The majority fosters confusion in its analysis with its 3
statement that in pre-trial proceedings "Scott's automatic stay of involuntary medication orders pending appeal is unsound in principle and unworkable in practice" and its accompanying citation to Johnson Controls, Inc. v. Employers Insurance of Wausau, 2003 WI 108, ¶99, 264 Wis. 2d 60, 665 N.W.2d 257. Majority op., ¶36. Johnson Controls presents the framework for when this court should depart from stare decisis by overruling past precedents. See Johnson Controls, Inc., 264 Wis. 2d 60, ¶¶94-100. I question whether this analysis has any application to the present case——the majority does not overrule Scott nor does any party advocate for such a result.
5 No. 2020AP298-CR.awb
¶69 I acknowledge that the State's interests in bringing a
defendant to competency may vary based on the procedural posture
of a case. But the defendant's liberty interest in avoiding
unwanted medication is a constant. As Green argues, such an
interest "would be rendered just as much a nullity without an
automatic stay pre-trial as it would postconviction." In either
situation, when the defendant is forcibly medicated, the damage is
done. See United States v. Williams, 356 F.3d 1045, 1055 (9th
Cir. 2004) (referring to an "order compelling a person to take
antipsychotic medication" as "an especially grave infringement of
liberty").
¶70 While removing the automatic stay pre-trial has a
drastic effect on the interests of the defendant, leaving it in
place would have little effect on those of the State. Indeed,
under Scott the State retains the ability to move to lift the stay,
which it can do in short order. Scott, 382 Wis. 2d 476, ¶45.
¶71 The majority correctly identifies the State's interest
in bringing a defendant to trial and achieving timely justice on behalf of the victims.

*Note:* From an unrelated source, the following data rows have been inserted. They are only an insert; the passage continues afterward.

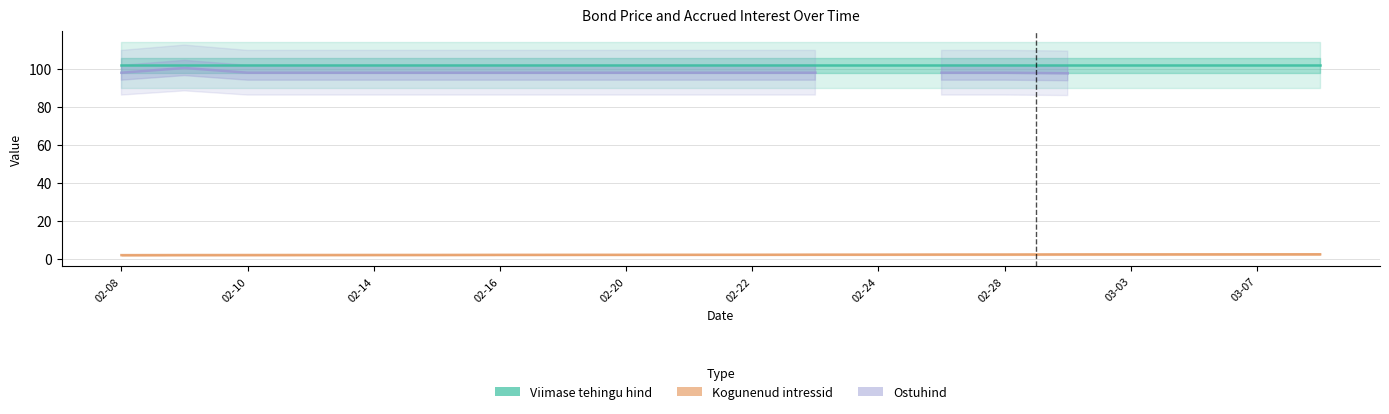

Which label corresponds to the smallest value in the chart?

02-08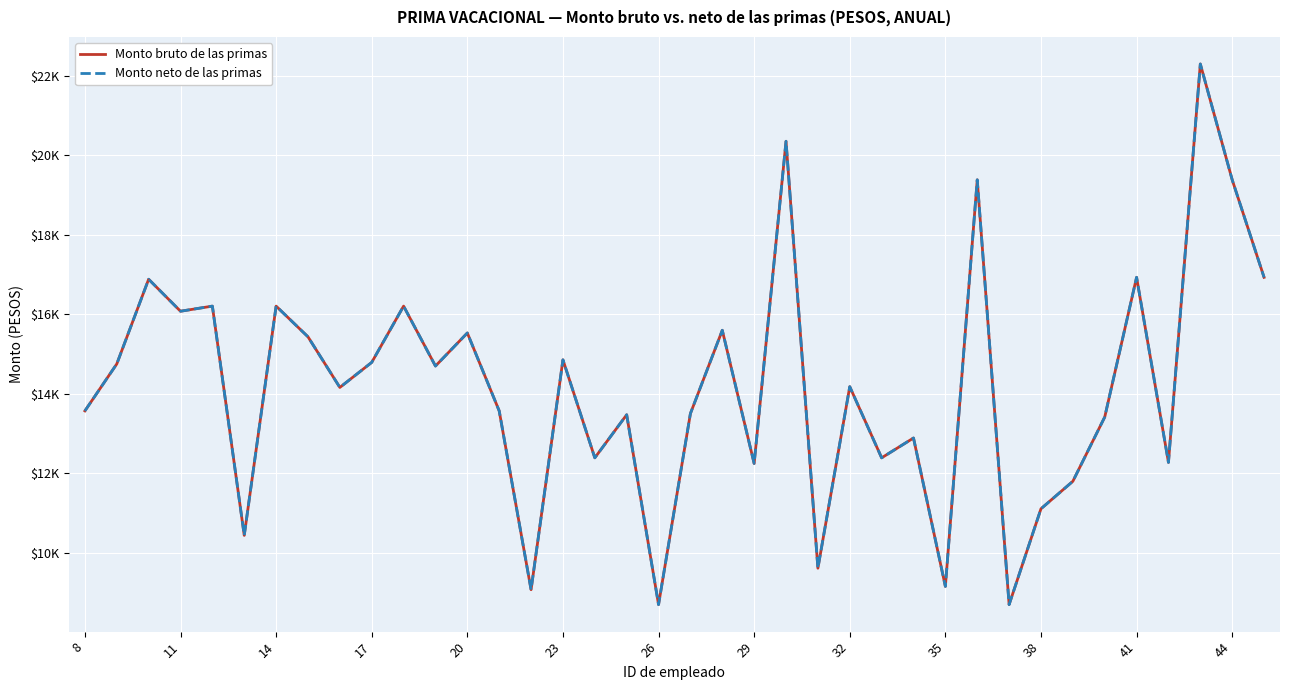

Which series has the largest total across all categories?

Monto bruto de las primas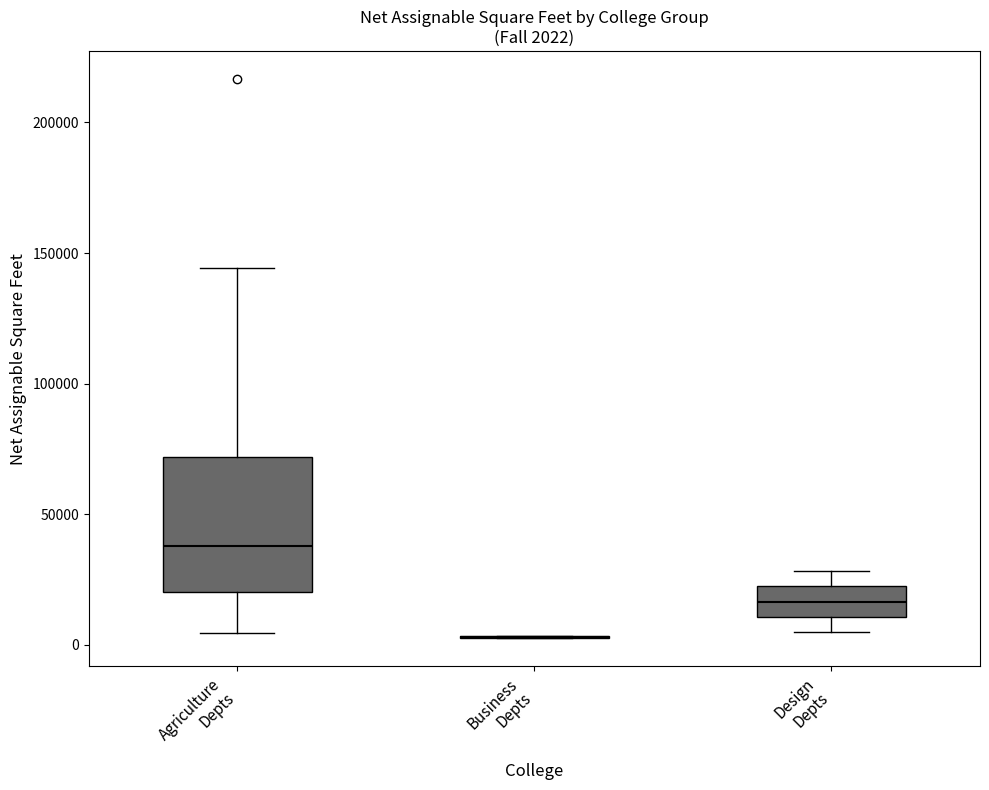

Comparing the boxes themselves (not the whiskers), which one is the tallest?

Agriculture Depts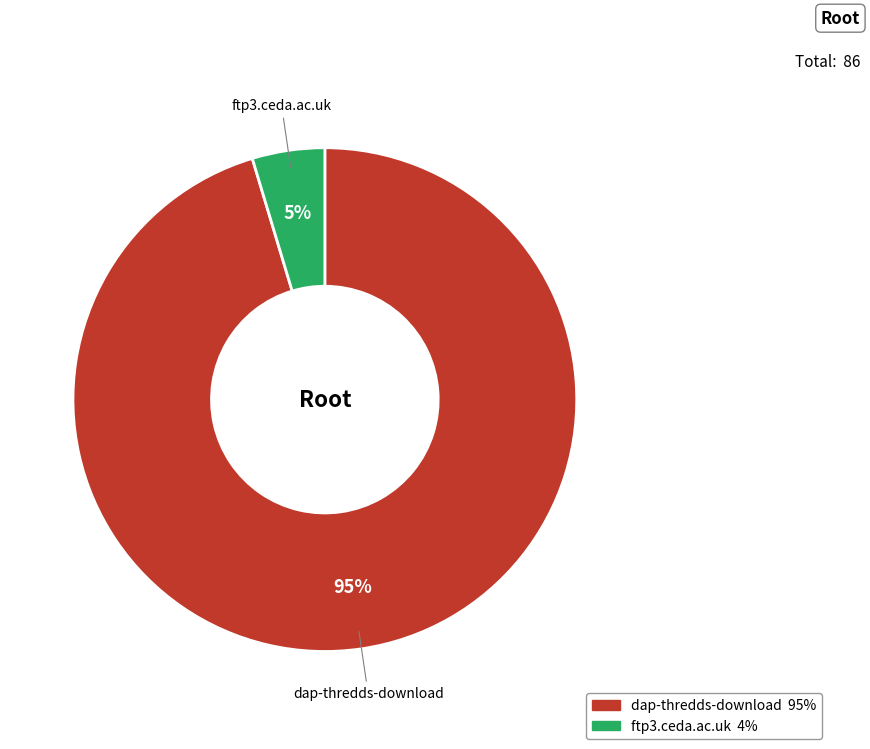

Does dap-thredds-download account for over 50% of the chart?

Yes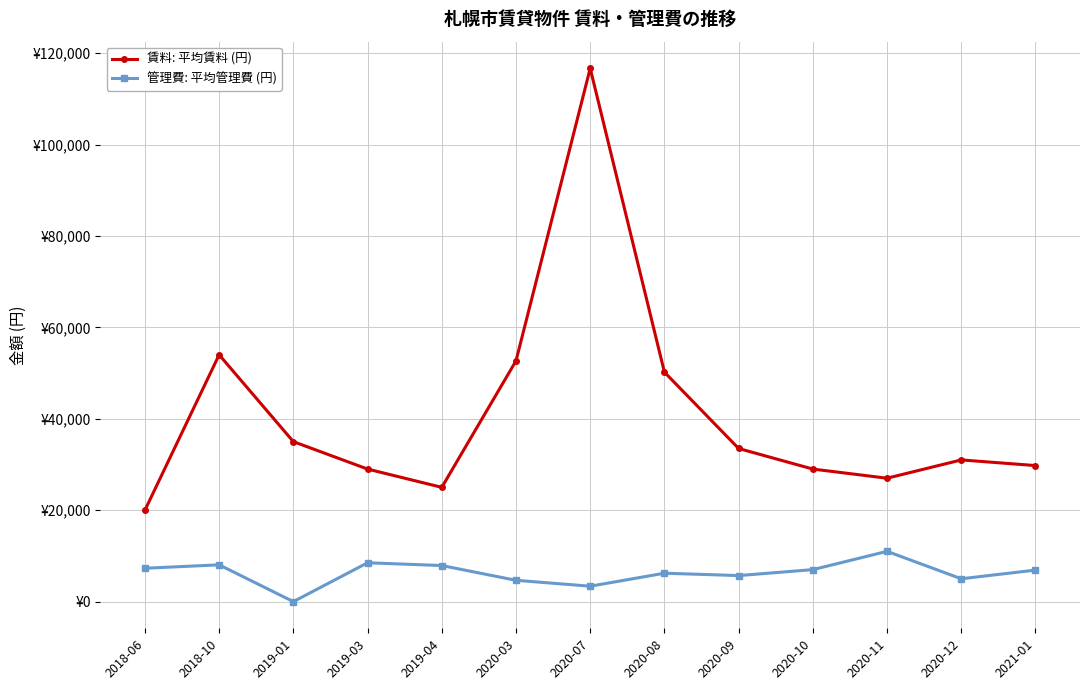

What are all the series names shown in the legend?

賃料: 平均賃料 (円), 管理費: 平均管理費 (円)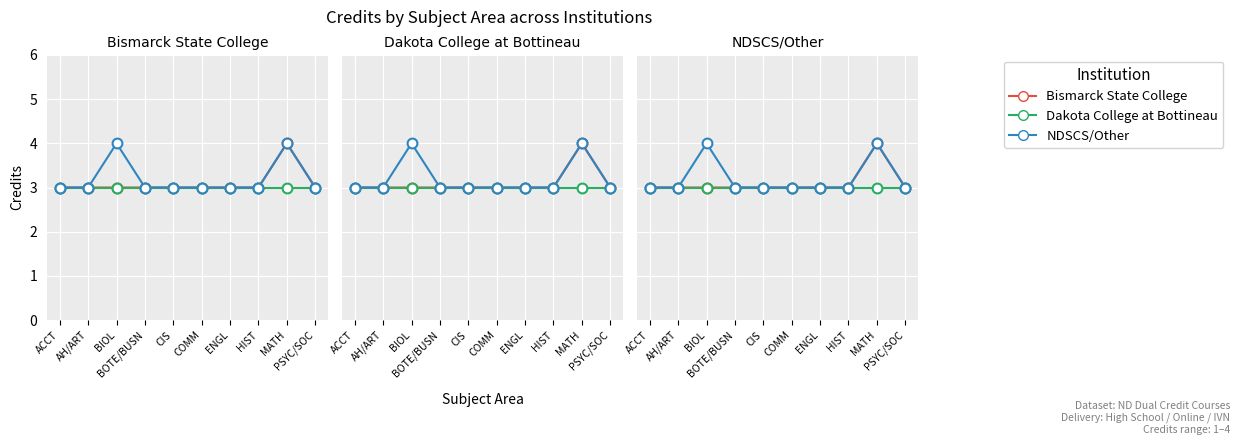

Which series contains the lowest Y value?

Bismarck State College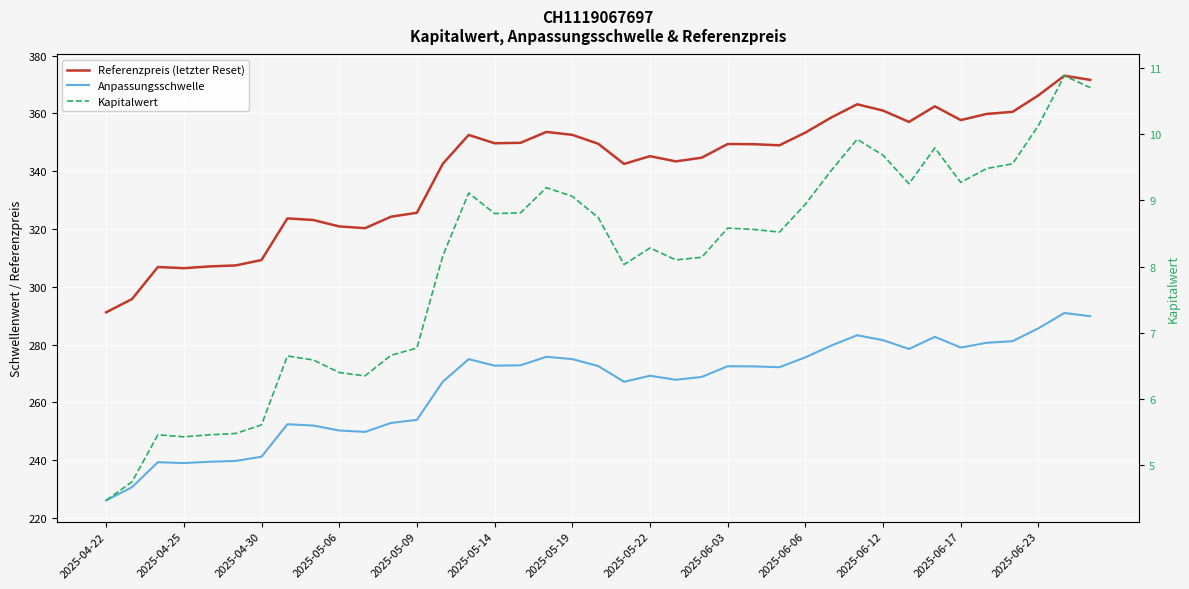

Reading right to left, what are all the values shown in this chart?

Referenzpreis (letzter Reset): 371.6	373.0	366.2	360.5	359.8	357.7	362.4	357.1	361.0	363.1	358.6	353.4	349.0	349.3	349.4	344.7	343.4	345.2	342.5	349.5	352.6	353.6	349.8	349.7	352.5	342.6	325.6	324.2	320.3	320.9	323.1	323.7	309.3	307.4	307.1	306.4	306.9	295.8	291.2
Anpassungsschwelle: 289.8	291.0	285.7	281.2	280.6	279.0	282.7	278.5	281.5	283.2	279.7	275.6	272.2	272.5	272.5	268.8	267.8	269.2	267.2	272.6	275.0	275.8	272.9	272.7	275.0	267.2	254.0	252.9	249.8	250.3	252.0	252.5	241.2	239.8	239.5	239.0	239.4	230.7	226.1
Kapitalwert: 10.7	10.9	10.1	9.6	9.5	9.3	9.8	9.2	9.7	9.9	9.4	8.9	8.5	8.6	8.6	8.1	8.1	8.3	8.0	8.7	9.1	9.2	8.8	8.8	9.1	8.2	6.8	6.7	6.3	6.4	6.6	6.7	5.6	5.5	5.5	5.4	5.5	4.8	4.5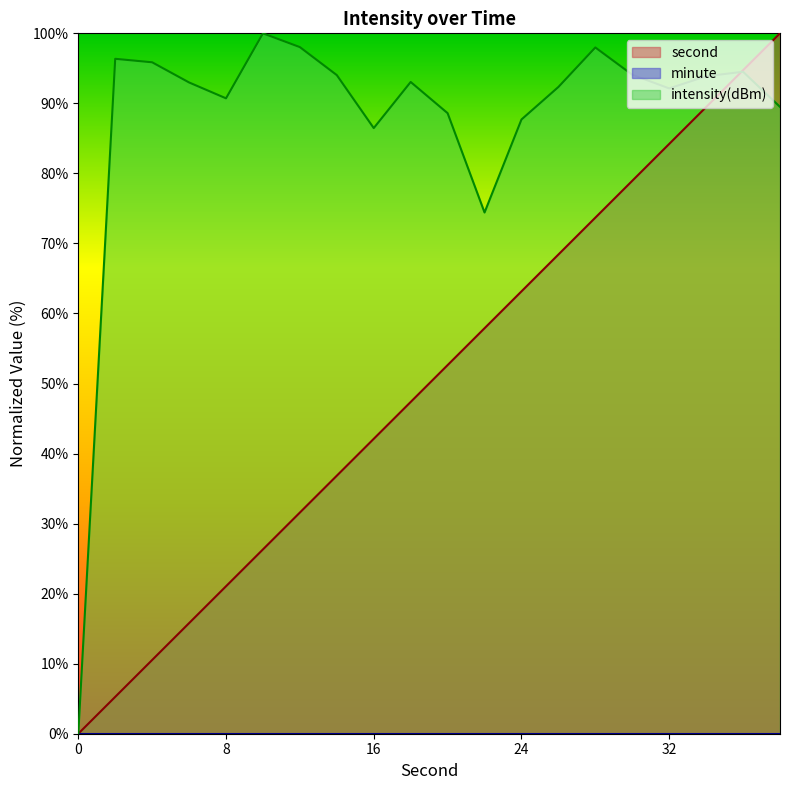

True or false: intensity(dBm) has more than 2 points higher than both neighbors.

True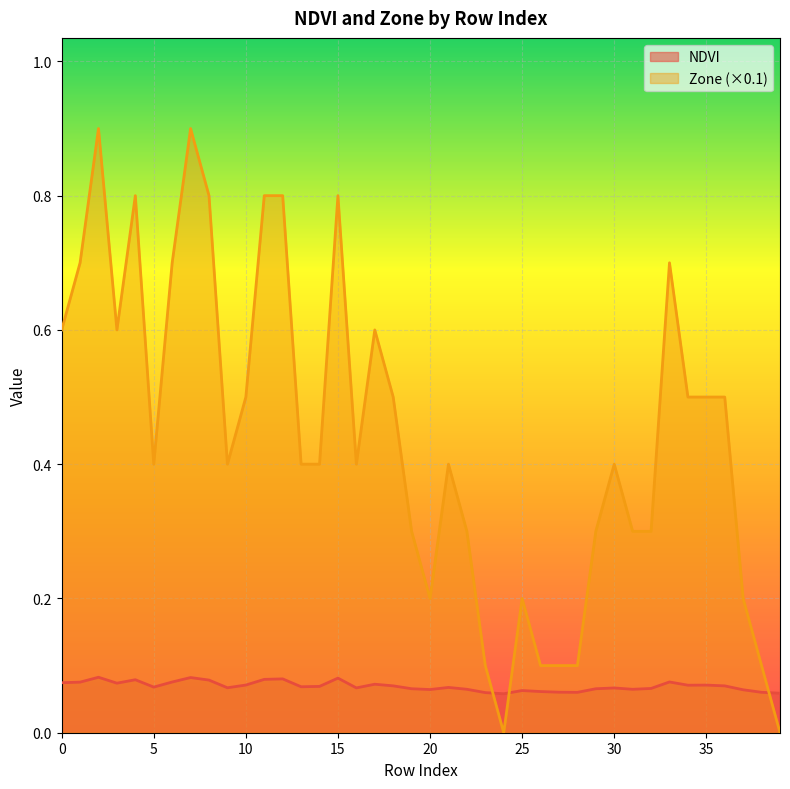

Where is the first local minimum for Zone?

3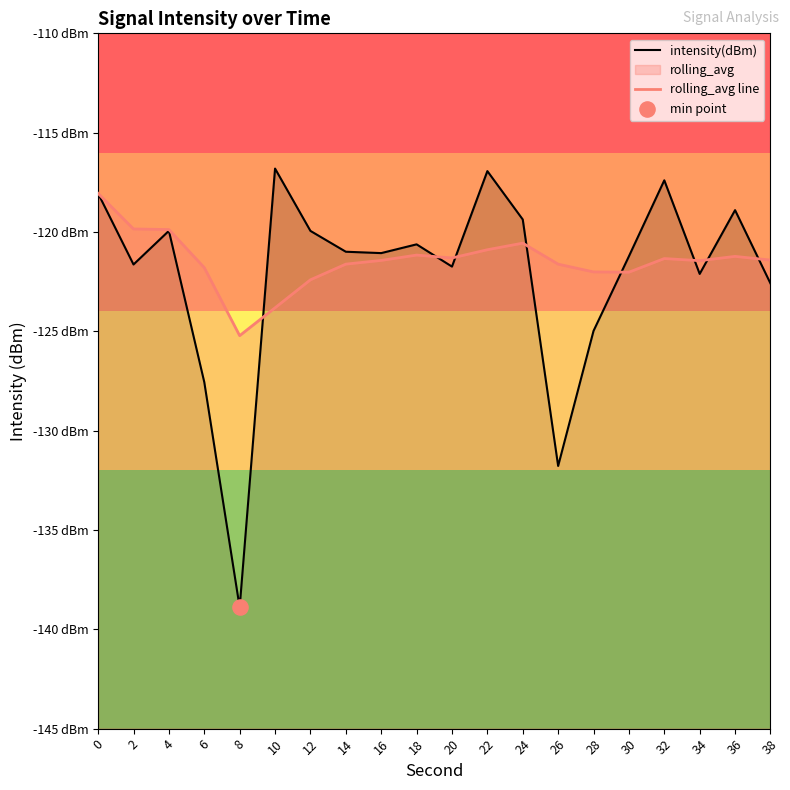

Is the value of rolling_avg line at 14 greater than the value of intensity(dBm) at 24?

No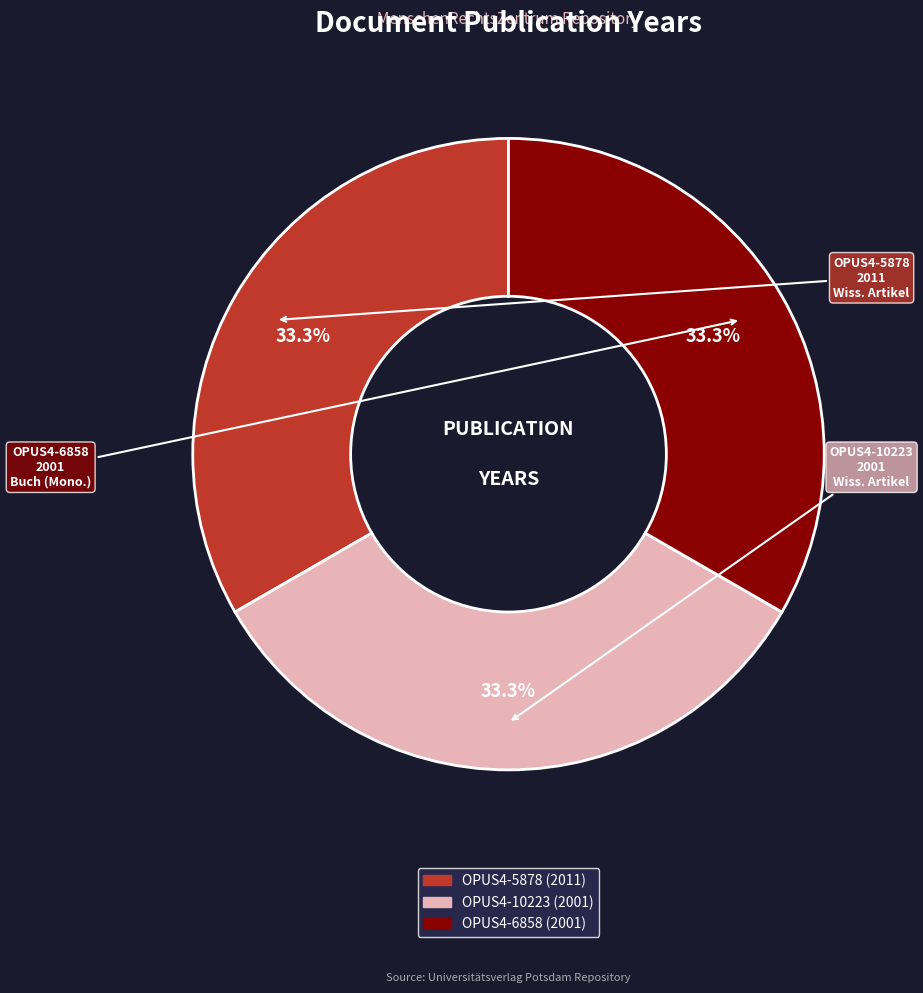

To the nearest percent, what is the combined percentage of OPUS4-10223 and OPUS4-6858?

67%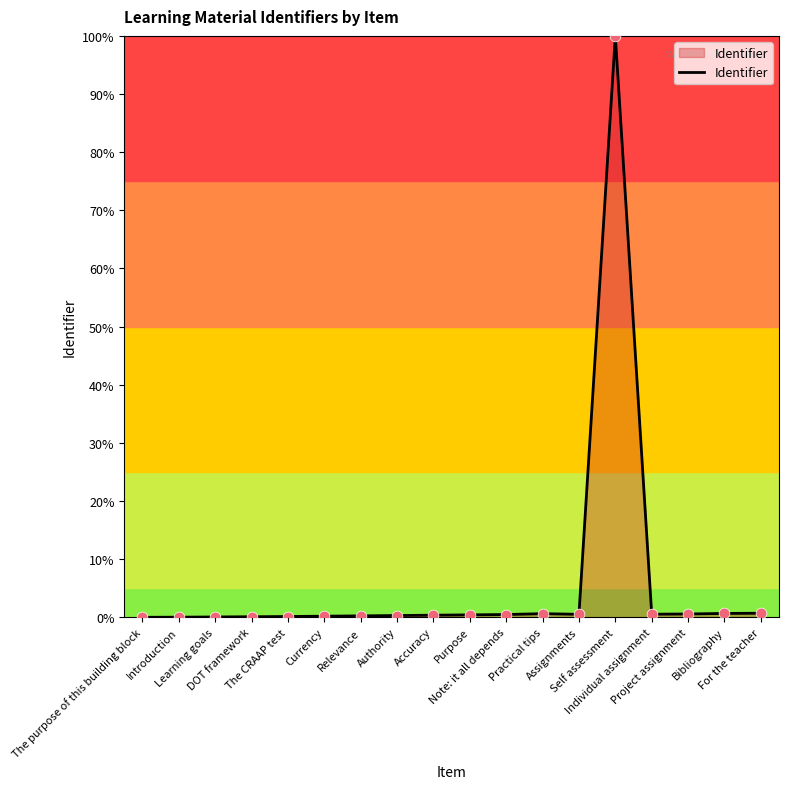

What is the change in value from Purpose to For the teacher?

+0.3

Majority op., ¶¶31, 35. These are of
course strong interests. However, in the name of these interests
the majority tramples a defendant's constitutional rights rooted
in bodily autonomy.
¶72 Once a defendant is forcibly medicated, it is impossible
to undo such an intrusion. We should be mindful to avoid ringing
a bell that cannot be unrung, especially where there exists a
process to lift the stay in the case where the State's interests are as weighty as the majority claims.
6 No. 2020AP298-CR.awb
¶73 For the foregoing reasons, I respectfully concur in part
and dissent in part.
¶74 I am authorized to state that Justices REBECCA FRANK
DALLET and JILL J. KAROFSKY join this separate writing.